I have finally got both PCIe DMA reads and write working, so that the PC can read and write to/from NX RAM, but for some reason the DMA read speeds much slower than the write speeds.
For example, for DMA writes to NX RAM I’m getting around 3620 MB/s, while DMA read from NX RAM is only 1450 MB/s. These rates are after running jetson_clocks on NX, which helped to improve performance slightly. I have also tried setting the nvpmodel to 0 (MAXN), but that doesn’t seem to help performance much. I’d expect PCIe reads to be slower than writes, but not less than half of the write rates.

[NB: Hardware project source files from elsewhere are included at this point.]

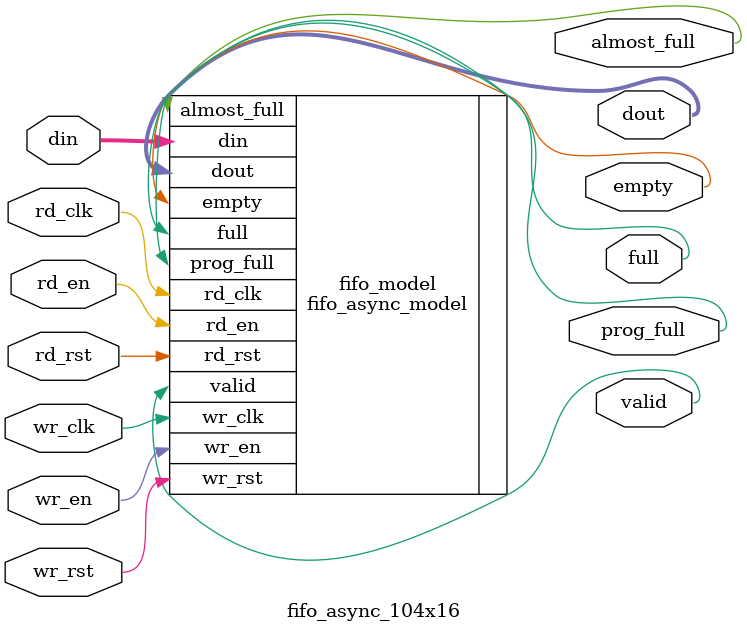
<source format=v>
/* Model for xilinx async fifo*/
module fifo_async_104x16 
   (/*AUTOARG*/
   // Outputs
   full, prog_full, almost_full, dout, empty, valid,
   // Inputs
   wr_rst, rd_rst, wr_clk, rd_clk, wr_en, din, rd_en
   );
   
   parameter DW     = 104;//104 wide
   parameter DEPTH  = 16; //
   
   //##########
   //# RESET/CLOCK
   //##########
   input           wr_rst;     //asynchronous reset
   input           rd_rst;     //asynchronous reset
   input           wr_clk;    //write clock   
   input           rd_clk;    //read clock   

   //##########
   //# FIFO WRITE
   //##########
   input           wr_en;   
   input  [DW-1:0] din;
   output          full;
   output 	   prog_full;
   output 	   almost_full;
   
   //###########
   //# FIFO READ
   //###########
   input 	   rd_en;
   output [DW-1:0] dout;
   output          empty;
   output          valid;

   defparam fifo_model.DW=104;   
   defparam fifo_model.DEPTH=16;   

   fifo_async_model fifo_model (/*AUTOINST*/
				// Outputs
				.full		(full),
				.prog_full	(prog_full),
				.almost_full	(almost_full),
				.dout		(dout[DW-1:0]),
				.empty		(empty),
				.valid		(valid),
				// Inputs
				.wr_rst		(wr_rst),
				.rd_rst		(rd_rst),
				.wr_clk		(wr_clk),
				.rd_clk		(rd_clk),
				.wr_en		(wr_en),
				.din		(din[DW-1:0]),
				.rd_en		(rd_en));
      
      
endmodule // fifo_async
// Local Variables:
// verilog-library-directories:("." "../../memory/hdl")
// End:

/*
  Copyright (C) 2013 Adapteva, Inc.
  Contributed by Andreas Olofsson, Roman Trogan <support@adapteva.com>

  This program is free software: you can redistribute it and/or modify
  it under the terms of the GNU General Public License as published by
  the Free Software Foundation, either version 3 of the License, or
  (at your option) any later version.

  This program is distributed in the hope that it will be useful,
  but WITHOUT ANY WARRANTY; without even the implied warranty of
  MERCHANTABILITY or FITNESS FOR A PARTICULAR PURPOSE.  See the
  GNU General Public License for more details.

  You should have received a copy of the GNU General Public License
  along with this program (see the file COPYING).  If not, see
  <http://www.gnu.org/licenses/>.
*/

</source>
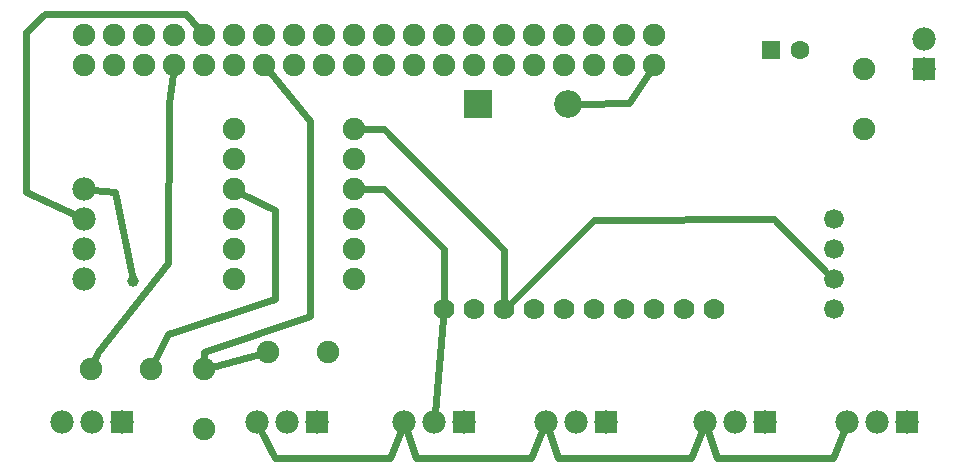
<source format=gtl>
G04 MADE WITH FRITZING*
G04 WWW.FRITZING.ORG*
G04 DOUBLE SIDED*
G04 HOLES PLATED*
G04 CONTOUR ON CENTER OF CONTOUR VECTOR*
%ASAXBY*%
%FSLAX23Y23*%
%MOIN*%
%OFA0B0*%
%SFA1.0B1.0*%
%ADD10C,0.092000*%
%ADD11C,0.078000*%
%ADD12C,0.062992*%
%ADD13C,0.066111*%
%ADD14C,0.074803*%
%ADD15C,0.070000*%
%ADD16C,0.075361*%
%ADD17C,0.075000*%
%ADD18C,0.039370*%
%ADD19R,0.092000X0.092000*%
%ADD20R,0.078000X0.078000*%
%ADD21R,0.062992X0.062992*%
%ADD22C,0.024000*%
%LNCOPPER1*%
G90*
G70*
G54D10*
X1605Y1360D03*
X1905Y1360D03*
G54D11*
X418Y297D03*
X318Y297D03*
X218Y297D03*
X1067Y297D03*
X967Y297D03*
X867Y297D03*
X1558Y297D03*
X1458Y297D03*
X1358Y297D03*
X2030Y297D03*
X1930Y297D03*
X1830Y297D03*
X2562Y297D03*
X2462Y297D03*
X2362Y297D03*
X3034Y297D03*
X2934Y297D03*
X2834Y297D03*
G54D12*
X2580Y1537D03*
X2678Y1537D03*
G54D13*
X2791Y674D03*
X2791Y774D03*
X2791Y974D03*
X2791Y874D03*
G54D11*
X3091Y1474D03*
X3091Y1574D03*
G54D14*
X790Y1274D03*
X791Y774D03*
X791Y874D03*
X791Y974D03*
X791Y1074D03*
X791Y1174D03*
X1191Y1274D03*
X1191Y774D03*
X1191Y874D03*
X1191Y974D03*
X1191Y1074D03*
X1191Y1174D03*
G54D15*
X2391Y674D03*
X2291Y674D03*
X2191Y674D03*
X2091Y674D03*
X1991Y674D03*
X1891Y674D03*
X1791Y674D03*
X1691Y674D03*
X1591Y674D03*
X1491Y674D03*
G54D16*
X291Y1489D03*
X391Y1489D03*
X491Y1489D03*
X591Y1489D03*
X691Y1489D03*
X791Y1489D03*
X891Y1489D03*
X991Y1489D03*
X1091Y1489D03*
X1191Y1489D03*
X1291Y1489D03*
X1391Y1489D03*
X1491Y1489D03*
X1591Y1489D03*
X1691Y1489D03*
X1791Y1489D03*
X1891Y1489D03*
X1991Y1489D03*
X2091Y1489D03*
X2191Y1489D03*
X2191Y1589D03*
X2091Y1589D03*
X1991Y1589D03*
X1891Y1589D03*
X1791Y1589D03*
X1691Y1589D03*
X1591Y1589D03*
X1491Y1589D03*
X1391Y1589D03*
X1291Y1589D03*
X1191Y1589D03*
X1091Y1589D03*
X991Y1589D03*
X891Y1589D03*
X791Y1589D03*
X691Y1589D03*
X591Y1589D03*
X491Y1589D03*
X391Y1589D03*
X291Y1589D03*
G54D11*
X291Y1074D03*
X291Y974D03*
X291Y874D03*
X291Y774D03*
G54D17*
X690Y274D03*
X690Y474D03*
X903Y533D03*
X1103Y533D03*
X2891Y1274D03*
X2891Y1474D03*
X313Y474D03*
X513Y474D03*
G54D18*
X454Y770D03*
G54D19*
X1605Y1360D03*
G54D20*
X418Y297D03*
X1067Y297D03*
X1558Y297D03*
X2030Y297D03*
X2562Y297D03*
X3034Y297D03*
G54D21*
X2580Y1537D03*
G54D20*
X3091Y1474D03*
G54D22*
X2107Y1361D02*
X1942Y1360D01*
D02*
X2174Y1463D02*
X2107Y1361D01*
D02*
X2315Y179D02*
X1872Y178D01*
D02*
X2351Y269D02*
X2315Y179D01*
D02*
X1872Y178D02*
X1840Y269D01*
D02*
X1310Y179D02*
X1346Y269D01*
D02*
X881Y270D02*
X926Y179D01*
D02*
X926Y179D02*
X1310Y179D01*
D02*
X1460Y327D02*
X1488Y643D01*
D02*
X1782Y179D02*
X1399Y178D01*
D02*
X1399Y178D02*
X1368Y269D01*
D02*
X1819Y269D02*
X1782Y179D01*
D02*
X2787Y179D02*
X2401Y178D01*
D02*
X2823Y269D02*
X2787Y179D01*
D02*
X2401Y178D02*
X2371Y269D01*
D02*
X2592Y974D02*
X2771Y793D01*
D02*
X1992Y973D02*
X2592Y974D01*
D02*
X1713Y695D02*
X1992Y973D01*
D02*
X718Y482D02*
X876Y526D01*
D02*
X1291Y1275D02*
X1692Y873D01*
D02*
X1221Y1274D02*
X1291Y1275D01*
D02*
X1222Y1074D02*
X1292Y1075D01*
D02*
X573Y1361D02*
X571Y829D01*
D02*
X586Y1458D02*
X573Y1361D01*
D02*
X336Y533D02*
X323Y501D01*
D02*
X571Y829D02*
X336Y533D01*
D02*
X630Y1657D02*
X670Y1613D01*
D02*
X160Y1657D02*
X630Y1657D01*
D02*
X99Y1597D02*
X160Y1657D01*
D02*
X99Y1066D02*
X99Y1597D01*
D02*
X264Y987D02*
X99Y1066D01*
D02*
X691Y533D02*
X690Y503D01*
D02*
X1044Y652D02*
X691Y533D01*
D02*
X1044Y1301D02*
X1044Y652D01*
D02*
X911Y1465D02*
X1044Y1301D01*
D02*
X818Y1060D02*
X927Y1005D01*
D02*
X927Y1005D02*
X927Y710D01*
D02*
X571Y593D02*
X525Y500D01*
D02*
X927Y710D02*
X571Y593D01*
D02*
X1490Y874D02*
X1491Y704D01*
D02*
X1292Y1075D02*
X1490Y874D01*
D02*
X1692Y873D02*
X1691Y704D01*
D02*
X393Y1064D02*
X450Y788D01*
D02*
X321Y1071D02*
X393Y1064D01*
G04 End of Copper1*
M02*
</source>
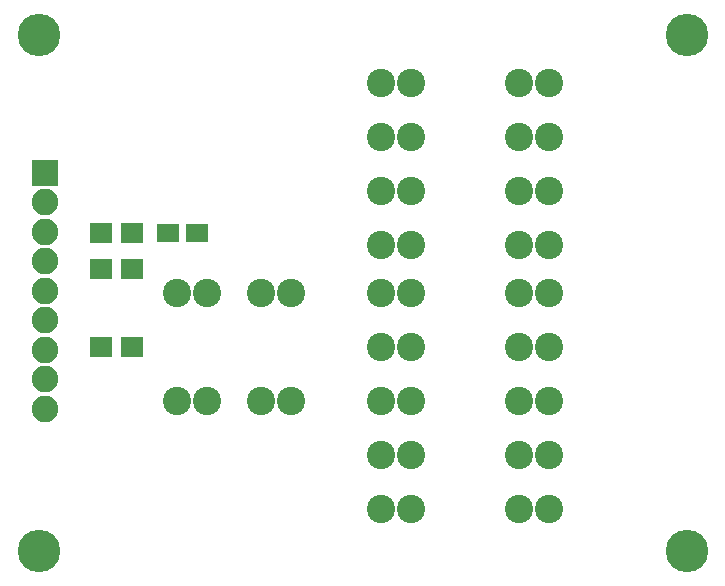
<source format=gbr>
G04 #@! TF.FileFunction,Soldermask,Top*
%FSLAX46Y46*%
G04 Gerber Fmt 4.6, Leading zero omitted, Abs format (unit mm)*
G04 Created by KiCad (PCBNEW 4.0.7) date 05/30/18 05:48:27*
%MOMM*%
%LPD*%
G01*
G04 APERTURE LIST*
%ADD10C,0.100000*%
%ADD11C,3.600000*%
%ADD12R,1.900000X1.650000*%
%ADD13R,2.250000X2.250000*%
%ADD14C,2.250000*%
%ADD15R,1.900000X1.700000*%
%ADD16C,2.400000*%
G04 APERTURE END LIST*
D10*
D11*
X174752000Y-123952000D03*
D12*
X130830000Y-97028000D03*
X133330000Y-97028000D03*
D13*
X120396000Y-91948000D03*
D14*
X120396000Y-94448000D03*
X120396000Y-96948000D03*
X120396000Y-99448000D03*
X120396000Y-101948000D03*
X120396000Y-104448000D03*
X120396000Y-106948000D03*
X120396000Y-109448000D03*
X120396000Y-111948000D03*
D15*
X127842000Y-97028000D03*
X125142000Y-97028000D03*
X127842000Y-100076000D03*
X125142000Y-100076000D03*
X127842000Y-106680000D03*
X125142000Y-106680000D03*
D16*
X160528000Y-88900000D03*
X163068000Y-88900000D03*
X160528000Y-84328000D03*
X163068000Y-84328000D03*
X160528000Y-93472000D03*
X163068000Y-93472000D03*
X160528000Y-98044000D03*
X163068000Y-98044000D03*
X160528000Y-102108000D03*
X163068000Y-102108000D03*
X138684000Y-102108000D03*
X141224000Y-102108000D03*
X160528000Y-106680000D03*
X163068000Y-106680000D03*
X160528000Y-111252000D03*
X163068000Y-111252000D03*
X138684000Y-111252000D03*
X141224000Y-111252000D03*
X160528000Y-115824000D03*
X163068000Y-115824000D03*
X160528000Y-120396000D03*
X163068000Y-120396000D03*
X148844000Y-102108000D03*
X151384000Y-102108000D03*
X148844000Y-111252000D03*
X151384000Y-111252000D03*
X148844000Y-84328000D03*
X151384000Y-84328000D03*
X148844000Y-98044000D03*
X151384000Y-98044000D03*
X148844000Y-106680000D03*
X151384000Y-106680000D03*
X148844000Y-115824000D03*
X151384000Y-115824000D03*
X148844000Y-93472000D03*
X151384000Y-93472000D03*
X131572000Y-102108000D03*
X134112000Y-102108000D03*
X131572000Y-111252000D03*
X134112000Y-111252000D03*
X148844000Y-120396000D03*
X151384000Y-120396000D03*
D11*
X119888000Y-80264000D03*
X174752000Y-80264000D03*
X119888000Y-123952000D03*
D16*
X148844000Y-88900000D03*
X151384000Y-88900000D03*
M02*

</source>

When run the same test with two PCs instead of the Orin NX, the DMA read rates are much closer to the DMA write rate. The DMA writes with two PCs were 3620 MB/s and DMA reads were around 3200 MB/s.
Why are PCIe DMA reads so much slower from an Orin NX board? Is there any power management capabilities that might be bottlenecking PCIe DMA reads from NX RAM? Is there anything I can adjust in PCIe configuration space or in the device tree that might help improve a PCIe device’s DMA read performance from NX memory?